A few common situations where waivers are typically not granted: completing a degree in a non-English-medium country even if some coursework was in English, studying at an international branch campus of a U.S. university if the local campus itself isn't English-medium, or completing coursework online where the instruction language is ambiguous.
Read each program's specific waiver policy. Do not assume a waiver applies to you based on another school's policy. Programs vary more than applicants expect.
Score Validity: A Practical Difference
The GRE is valid for five years from your test date. The TOEFL is valid for two years.
This difference matters most for deferred enrollment situations and applicants who plan a gap year between undergrad and graduate school.
If you take both tests as a college senior and then defer enrollment for two years, your GRE score will still be valid when you matriculate. Your TOEFL score will have expired. You'll need to retake the TOEFL.
Plan your test dates with the validity window in mind. If you're applying to programs with deferred enrollment options, this is particularly relevant.
Test Format Comparison
The GRE takes approximately 2 hours. The TOEFL takes approximately 3 hours. Beyond duration, the formats differ significantly.
The GRE is computer-adaptive at the section level. Your performance on the first scored Verbal section determines the difficulty level of the second Verbal section, and similarly for Quant. This structure means your scores from the two sections interact in ways that affect your final score. You cannot easily assess your performance mid-test based on question difficulty.
The TOEFL is largely linear. The sections are in a fixed order. Reading and Listening are scored on a 0-30 scale each, Speaking on 0-30, Writing on 0-30, for a total of 0-120. Most competitive programs want 100 or above. Programs with particularly high language demands often want 105-110.
The AWA section of the GRE (the writing section) involves one analytical task: the Analyze an Issue essay (the Argument task was removed in September 2023). The TOEFL's writing section involves different task types, including a passage-and-lecture synthesis task. The skills overlap in some ways but the test mechanics are distinct.
Which to Prep for First
Most international students who need both tests should prep for them sequentially, not simultaneously.

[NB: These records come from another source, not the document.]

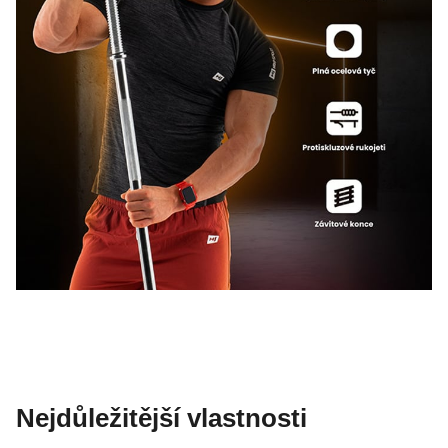
Nejdůležitější vlastnosti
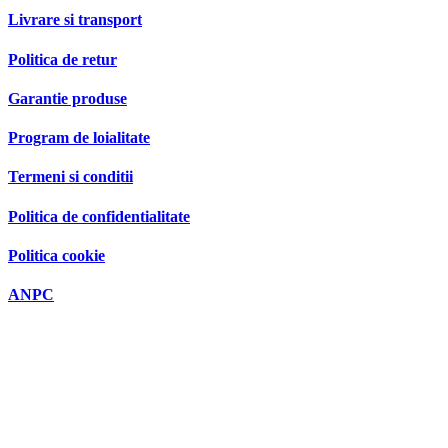
Livrare si transport
Politica de retur
Garantie produse
Program de loialitate
Termeni si conditii
Politica de confidentialitate
Politica cookie
ANPC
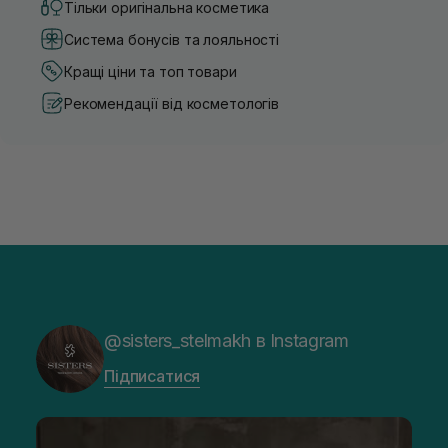
Тільки оригінальна косметика
Система бонусів та лояльності
Кращі ціни та топ товари
Рекомендації від косметологів
@sisters_stelmakh в Instagram
Підписатися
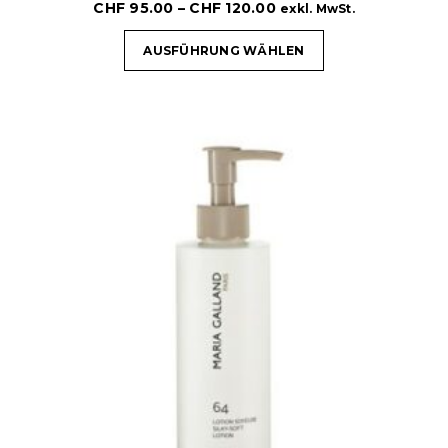
CHF
95.00
–
CHF
120.00
exkl. MwSt.
AUSFÜHRUNG WÄHLEN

The GRE generally requires more total prep time, particularly for Verbal if English is your second language. Start with the GRE.
The reasoning: GRE Verbal prep inherently improves TOEFL performance as a byproduct. Reading academic texts carefully, learning sophisticated vocabulary in context, and developing argument analysis skills all transfer to TOEFL Reading and Writing. The reverse is less true. TOEFL prep doesn't naturally build the reasoning skills the GRE tests.
Take the GRE first. After you have a GRE score you're satisfied with, shift focus to TOEFL. You'll find the TOEFL prep is shorter because your English academic skills are already developed.
Start with a GRE diagnostic here to see where your baseline is before building a prep timeline.
One exception: if your TOEFL deadline is earlier than your GRE deadline, or if you're retaking the TOEFL while you wait for a later GRE test date, prep for the nearer deadline first. Test registration logistics sometimes force the order.
A Note on Timing Applications
When planning your application timeline, map out both test registration deadlines, both prep periods, and both score delivery windows. TOEFL scores take 6-10 days to be delivered to schools. GRE scores take 10-15 days. Both need to arrive before application deadlines.
International applicants sometimes forget that test prep, test registration, and score delivery each have their own timelines. Start earlier than you think you need to.